= Input data =
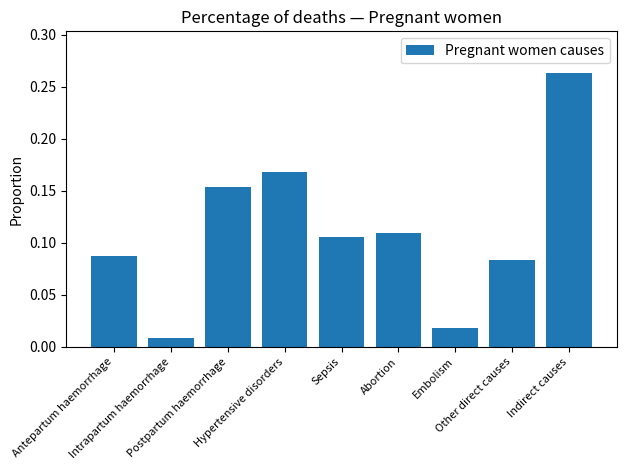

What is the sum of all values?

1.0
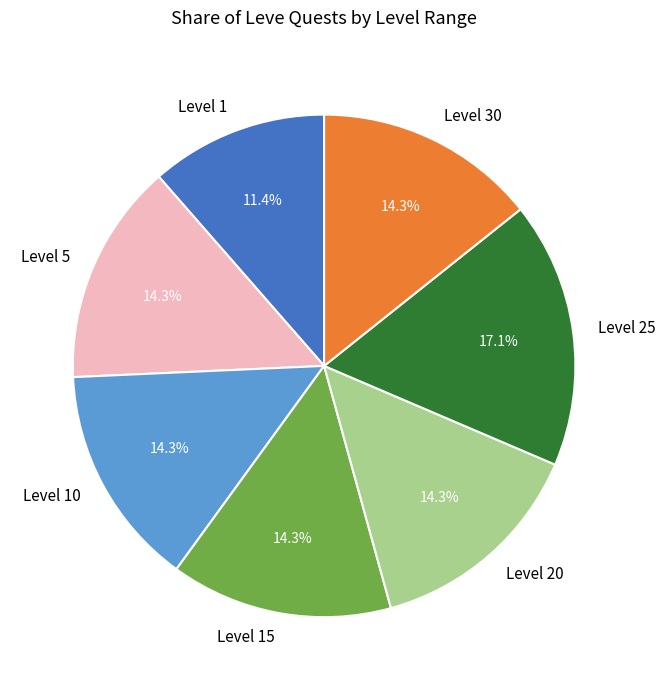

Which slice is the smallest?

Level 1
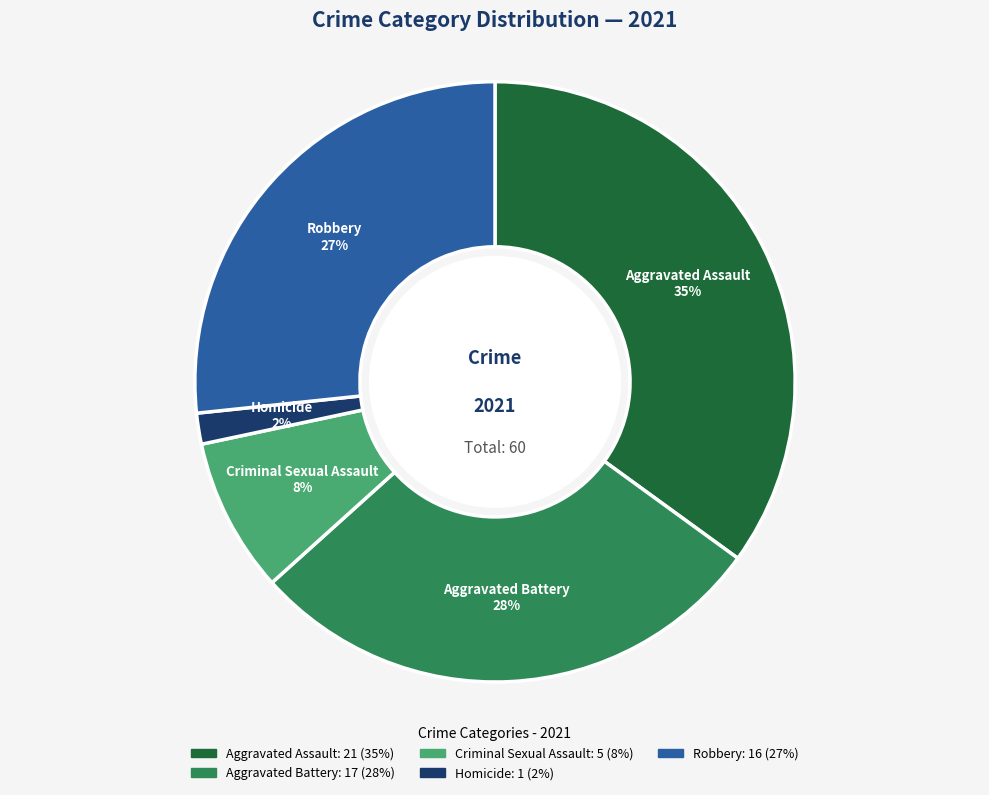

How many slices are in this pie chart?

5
* * *
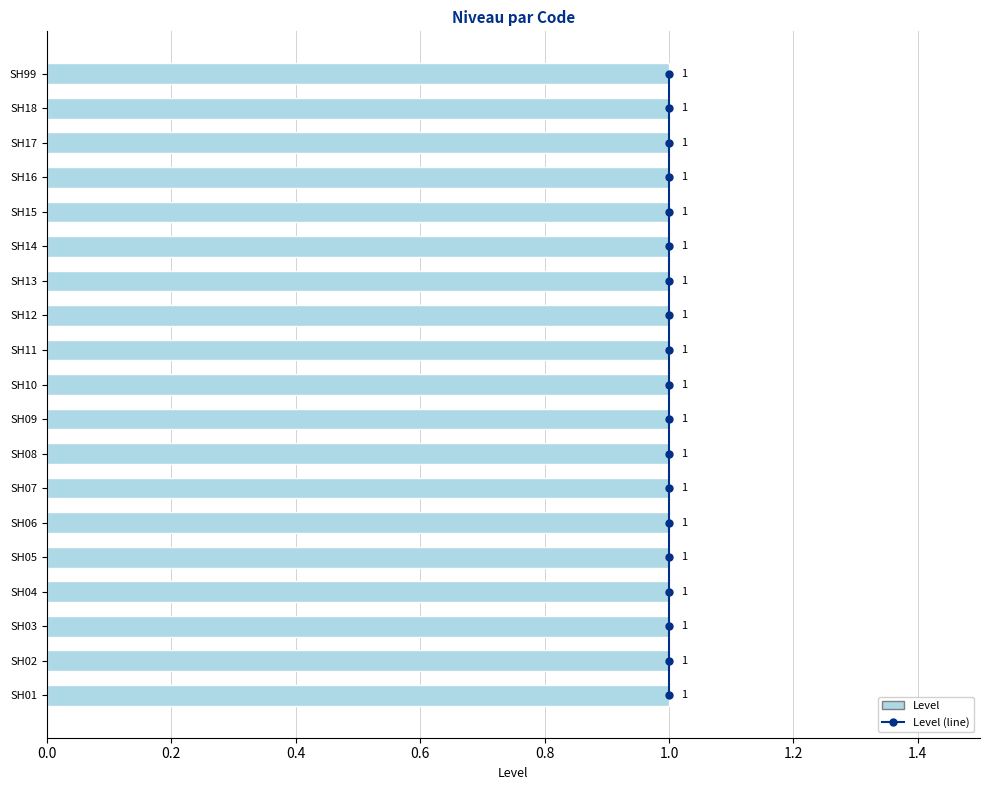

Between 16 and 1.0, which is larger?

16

= Requirement =
Return each line of the data above that contains the string "slices". Matching is case-sensitive.

= Output =
How many slices are in this pie chart?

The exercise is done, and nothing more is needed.